My latest genetic algorithm creation https://littlefish.fish has performed far better at pattern recognition than I expected. I really think they've got massive potential.

frutiger · on July 10, 2021

I tried

1 4 9 16 25 16 9 4 1 4 9

It did not predict what I had in mind.

kris-s · on July 10, 2021

What did you have in mind?

ycombobreaker · on July 11, 2021

javitury · on July 10, 2021

> anyone has looked into using genetic algorithms combined with RL where the genetics determine the reward function

There is an introductory guide to rust, deep learning and genetic algorithms that I really like, it's called "Learning to fly" [^0]

[0]: https://pwy.io/en/posts/learning-to-fly-pt1/

polishdude20 · on July 10, 2021

I think the stove and sex examples are on the right track but these qualities are also what every animal experiences. Well... judging by the face of a dog when he's humping your leg, I'm sure it feels good for him.

Anyways, I think there's another ingredient that's missing that we humans uniquely have.
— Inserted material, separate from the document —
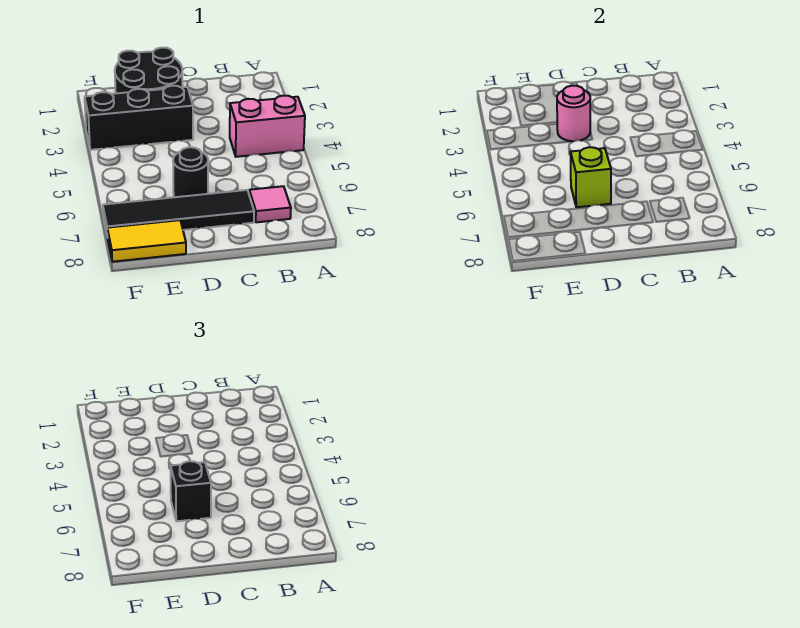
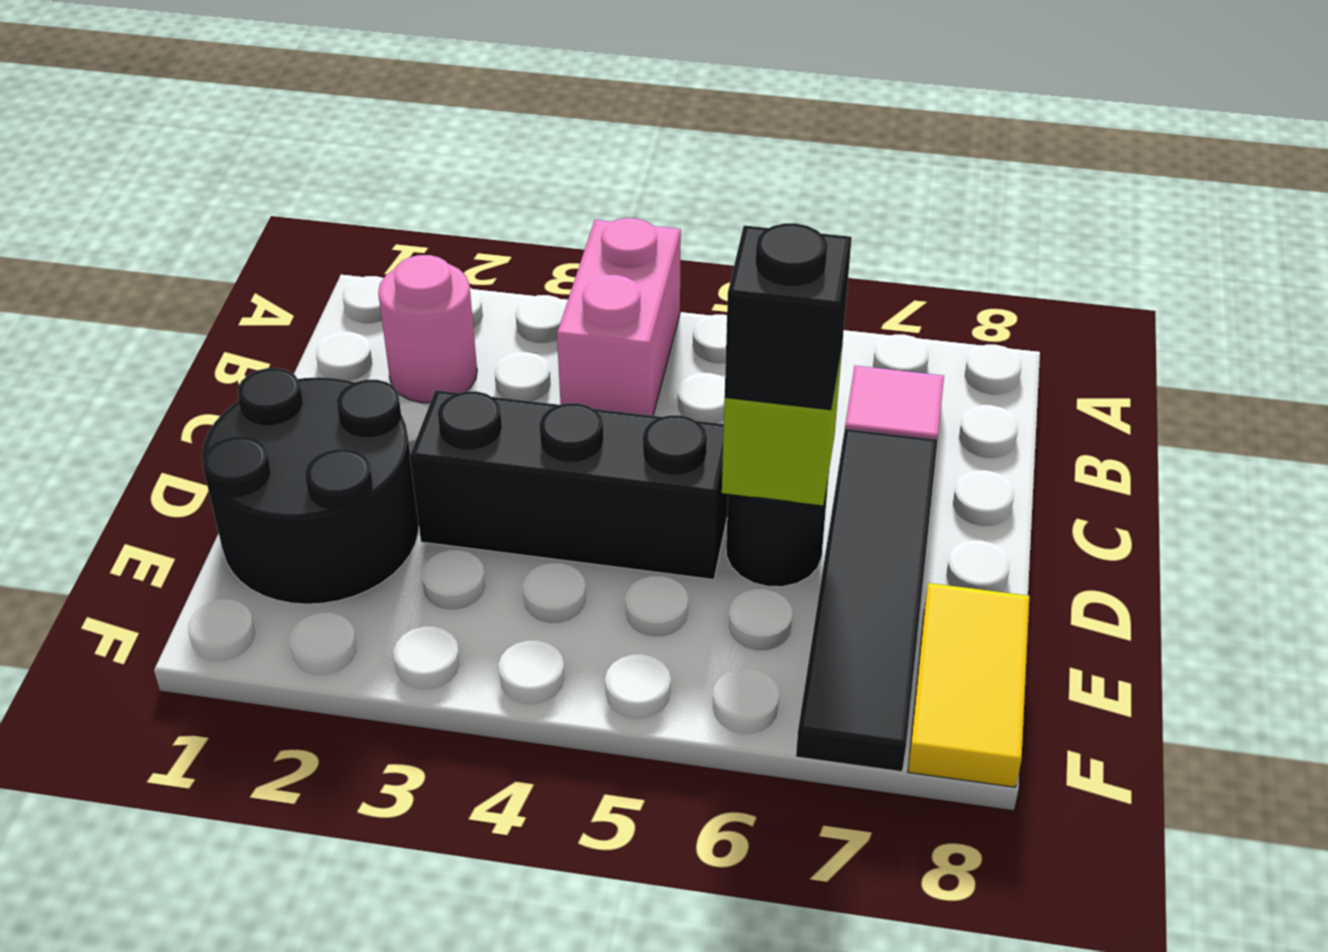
black brick D3:F3 level 1 -> black brick D3:D5 level 1
pink round brick D3 level 2 -> pink round brick B2 level 1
I think that ingredient is the fear of death. The knowledge that of all our intellect and powers as a human, we will inevitably die. Its better summed up by terror management theory I believe.

MathYouF · on July 10, 2021

Dogs have achieved an unbroken chain of survival dating back as far as your ancestors have, so they've achieved the same survival goals as you.

They've managed to do so without our intellectual abilities, which goes to prove that our goals of making RL algorithms become "smart" is malformed since high level complex and abstract reasoning skills apparently aren't a necessarily prerequisite to survival, at least in our earth environment.

cma · on July 10, 2021

Worker ants end the chain of survival, but are still necessary, so chain of surival among individuals is a flawed metric.

MathYouF · on July 10, 2021

Indeed, the genetics of every living thing are not evidence of its fitness, but once it has reproduced, it is.

visarga · on July 11, 2021

I found this video an excellent take on open ended goals in RL. https://youtu.be/lhYGXYeMq_E

suref · on July 11, 2021

One benefit with genetic algorithms is the fact that it can handle multiple objectives, like the NSGA-II algorithm. I used it to evolve a neural net in my master thesis.